I originally wrote to my friend Tim and asked this question:

Have you ever thought of how this works?

<%
var a = {"qweqwe", "asdasd"}, i;
for (i in a)
{
%>
<%= i %> <%= a[i] %>
<%
}
%>

I can't see how it could be the case that the host of this code passes over the first part (up to the for's opening brace) to the scripting engine, then the two variable prints, then the closing brace. For one thing, how would the script host (ASP, XCODE, etc.) regain control at the print statements when the script language returns to the top of the loop?

I can see how this might be altered by the host to this: ...everything up to '{'
Response.Write (i);
Response.Write (" ");
Response.Write (a[i]);
Response.Write ("\n");
}
and then the translated block is sent to the scripting engine.

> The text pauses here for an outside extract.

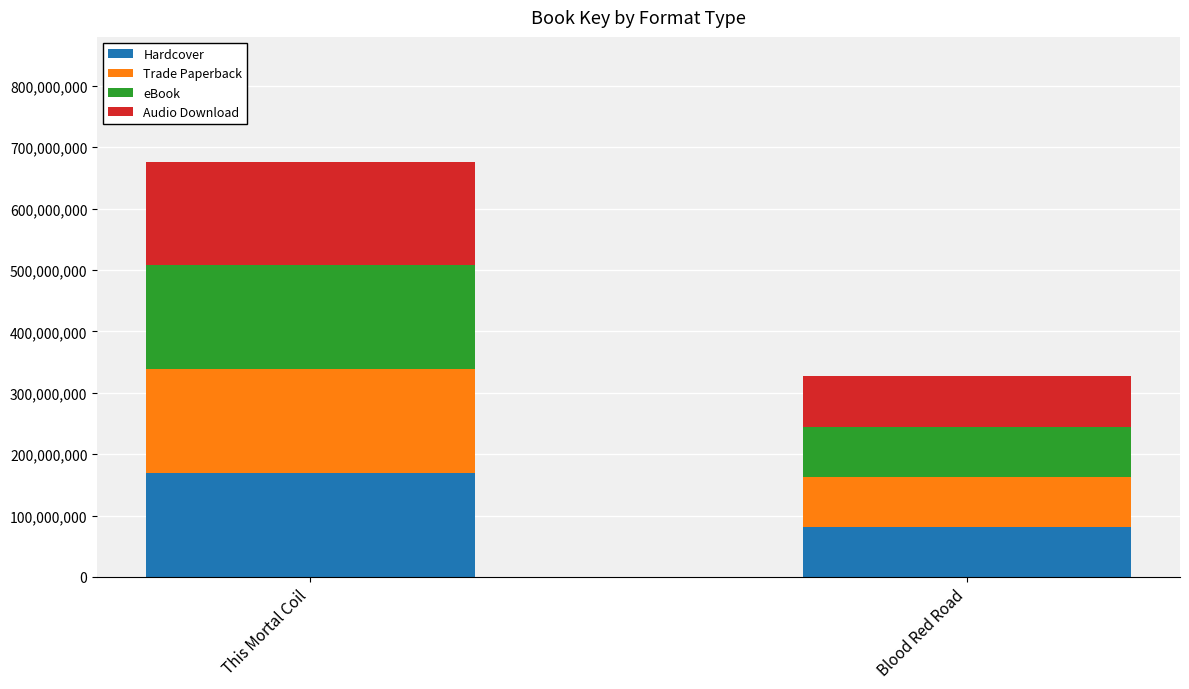

How many bars are there in total?

2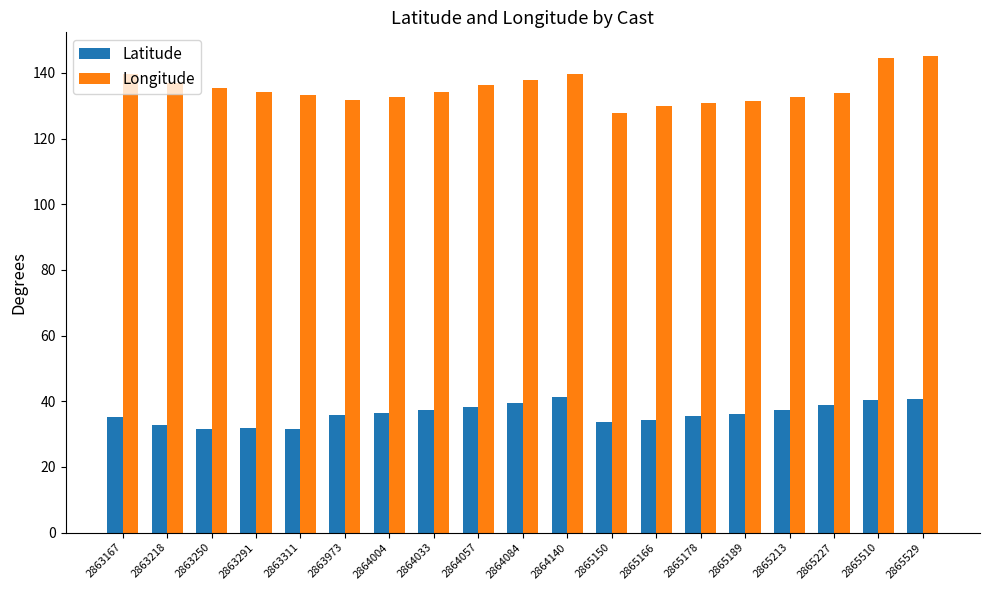

The Latitude series shows 8.8 at 2865529. True or false?

False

Put it this way: how could it work for the scripting language to stop and start (as the code is written)? I think that the host has control and translates the text, the scripting engine executes the translated text, and the host emits the text as written by the scripting engine.

This led to a later formulation of the problem:

There are many problems, BTW, in doing inclusion as an operation within the language — an include file does not have to be a complete translation unit, it can call methods that appear in later include files, etc. These observations about complete translation units underline why I don't think that you can change languages inside a block written in a different scripting language. The scripting engine needs to work on a complete block in its language. And that's why I think that this is very odd:

 <% for (i = 1; i <= 10; i++) 
    { %>
Tim has <%= i %> big warts.
 <% } %>

To parse this, a scripting engine needs a completely syntactic statement. The host can't pass the engine "for (i = 0; i < 10; i++) {" and then expect that the engine will execute it once, pass control back to the host, back and forth ten times and then the host knows that the scripting engine is done. I think that the host has to translate this immediately into an equivalent block that uses printf-like function calls for the plain text output, like this:

<% for (i = 1; i <= 10; i++) 
   { 
Response.Write ("Tim has ");
Response.Write (i);
Response.Write (" big warts.");
   } %>

But I have problems even with that because then the host has to know how to write the method call, and the main problem is that VBScript and JavaScript (and probably every other language) have different rules for terminating the statement and quoting text and other syntactic issues.

And this ended with remark:

I'd be interested to see how ASP really works.